Task prompt: All of the lines below are to be transcribed faithfully, with pictures excluded from the copy.

Records to process:
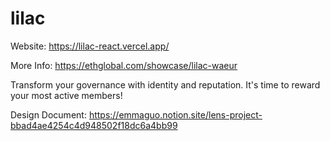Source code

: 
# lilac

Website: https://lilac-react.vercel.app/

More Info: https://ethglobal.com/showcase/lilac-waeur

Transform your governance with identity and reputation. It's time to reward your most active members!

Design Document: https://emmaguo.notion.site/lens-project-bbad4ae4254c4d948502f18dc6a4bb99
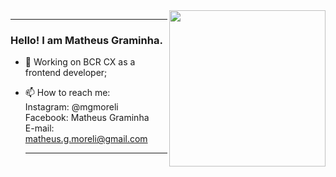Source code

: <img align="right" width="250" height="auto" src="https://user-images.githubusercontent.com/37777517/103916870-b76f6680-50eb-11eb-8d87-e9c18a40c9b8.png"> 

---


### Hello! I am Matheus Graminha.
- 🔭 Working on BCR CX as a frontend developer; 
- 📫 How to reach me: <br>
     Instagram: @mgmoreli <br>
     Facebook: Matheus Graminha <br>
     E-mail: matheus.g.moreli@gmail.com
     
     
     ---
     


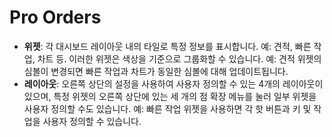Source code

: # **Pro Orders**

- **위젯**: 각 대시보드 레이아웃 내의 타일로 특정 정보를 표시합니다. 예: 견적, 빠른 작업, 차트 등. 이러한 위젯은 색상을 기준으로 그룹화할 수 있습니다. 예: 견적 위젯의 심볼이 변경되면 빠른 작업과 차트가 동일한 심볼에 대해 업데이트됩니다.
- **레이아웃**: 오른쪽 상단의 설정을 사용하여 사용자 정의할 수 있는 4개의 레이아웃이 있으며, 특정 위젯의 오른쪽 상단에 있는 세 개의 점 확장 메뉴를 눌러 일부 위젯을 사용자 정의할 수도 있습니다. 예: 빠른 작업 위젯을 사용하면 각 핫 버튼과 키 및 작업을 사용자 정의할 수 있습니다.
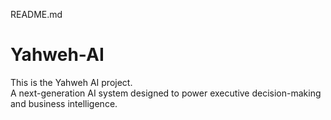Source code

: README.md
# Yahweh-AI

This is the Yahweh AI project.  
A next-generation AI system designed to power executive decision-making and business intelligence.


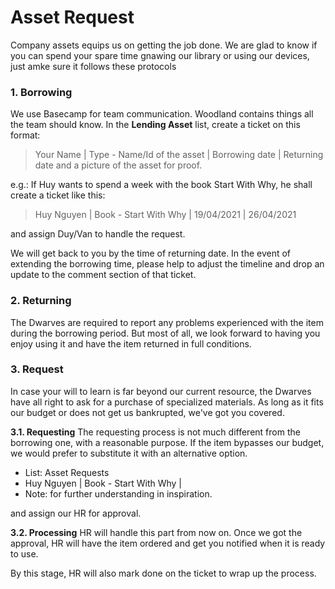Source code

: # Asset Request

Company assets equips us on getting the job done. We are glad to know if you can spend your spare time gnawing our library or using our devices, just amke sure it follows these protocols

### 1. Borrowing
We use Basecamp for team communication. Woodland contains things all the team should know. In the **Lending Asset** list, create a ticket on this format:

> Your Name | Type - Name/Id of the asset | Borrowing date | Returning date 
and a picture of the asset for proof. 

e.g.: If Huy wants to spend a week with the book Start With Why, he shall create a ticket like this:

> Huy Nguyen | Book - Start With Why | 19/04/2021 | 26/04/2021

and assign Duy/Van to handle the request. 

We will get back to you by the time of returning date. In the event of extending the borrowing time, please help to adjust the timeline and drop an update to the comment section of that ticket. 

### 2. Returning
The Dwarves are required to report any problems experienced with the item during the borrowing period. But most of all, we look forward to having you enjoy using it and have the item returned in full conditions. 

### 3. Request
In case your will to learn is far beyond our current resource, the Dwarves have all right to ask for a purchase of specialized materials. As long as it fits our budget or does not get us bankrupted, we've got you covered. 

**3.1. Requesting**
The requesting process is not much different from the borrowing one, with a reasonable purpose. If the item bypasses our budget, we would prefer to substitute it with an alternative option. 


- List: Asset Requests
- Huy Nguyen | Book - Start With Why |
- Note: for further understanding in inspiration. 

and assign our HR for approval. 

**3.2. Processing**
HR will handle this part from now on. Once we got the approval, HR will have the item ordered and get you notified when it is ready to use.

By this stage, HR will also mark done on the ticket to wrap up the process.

Response to the task:
Source code

: 
# lilac

Website: https://lilac-react.vercel.app/

More Info: https://ethglobal.com/showcase/lilac-waeur

Transform your governance with identity and reputation. It's time to reward your most active members!

Design Document: https://emmaguo.notion.site/lens-project-bbad4ae4254c4d948502f18dc6a4bb99
Source code

: <img align="right" width="250" height="auto" src="https://user-images.githubusercontent.com/37777517/103916870-b76f6680-50eb-11eb-8d87-e9c18a40c9b8.png"> 

---


### Hello! I am Matheus Graminha.
- 🔭 Working on BCR CX as a frontend developer; 
- 📫 How to reach me: <br>
     Instagram: @mgmoreli <br>
     Facebook: Matheus Graminha <br>
     E-mail: matheus.g.moreli@gmail.com
     
     
     ---
     


Source code

: # **Pro Orders**

- **위젯**: 각 대시보드 레이아웃 내의 타일로 특정 정보를 표시합니다. 예: 견적, 빠른 작업, 차트 등. 이러한 위젯은 색상을 기준으로 그룹화할 수 있습니다. 예: 견적 위젯의 심볼이 변경되면 빠른 작업과 차트가 동일한 심볼에 대해 업데이트됩니다.
- **레이아웃**: 오른쪽 상단의 설정을 사용하여 사용자 정의할 수 있는 4개의 레이아웃이 있으며, 특정 위젯의 오른쪽 상단에 있는 세 개의 점 확장 메뉴를 눌러 일부 위젯을 사용자 정의할 수도 있습니다. 예: 빠른 작업 위젯을 사용하면 각 핫 버튼과 키 및 작업을 사용자 정의할 수 있습니다.
Source code

: README.md
# Yahweh-AI

This is the Yahweh AI project.  
A next-generation AI system designed to power executive decision-making and business intelligence.


Source code

: # Asset Request

Company assets equips us on getting the job done. We are glad to know if you can spend your spare time gnawing our library or using our devices, just amke sure it follows these protocols

### 1. Borrowing
We use Basecamp for team communication. Woodland contains things all the team should know. In the **Lending Asset** list, create a ticket on this format:

> Your Name | Type - Name/Id of the asset | Borrowing date | Returning date 
and a picture of the asset for proof. 

e.g.: If Huy wants to spend a week with the book Start With Why, he shall create a ticket like this:

> Huy Nguyen | Book - Start With Why | 19/04/2021 | 26/04/2021

and assign Duy/Van to handle the request. 

We will get back to you by the time of returning date. In the event of extending the borrowing time, please help to adjust the timeline and drop an update to the comment section of that ticket. 

### 2. Returning
The Dwarves are required to report any problems experienced with the item during the borrowing period. But most of all, we look forward to having you enjoy using it and have the item returned in full conditions. 

### 3. Request
In case your will to learn is far beyond our current resource, the Dwarves have all right to ask for a purchase of specialized materials. As long as it fits our budget or does not get us bankrupted, we've got you covered. 

**3.1. Requesting**
The requesting process is not much different from the borrowing one, with a reasonable purpose. If the item bypasses our budget, we would prefer to substitute it with an alternative option. 


- List: Asset Requests
- Huy Nguyen | Book - Start With Why |
- Note: for further understanding in inspiration. 

and assign our HR for approval. 

**3.2. Processing**
HR will handle this part from now on. Once we got the approval, HR will have the item ordered and get you notified when it is ready to use.

By this stage, HR will also mark done on the ticket to wrap up the process.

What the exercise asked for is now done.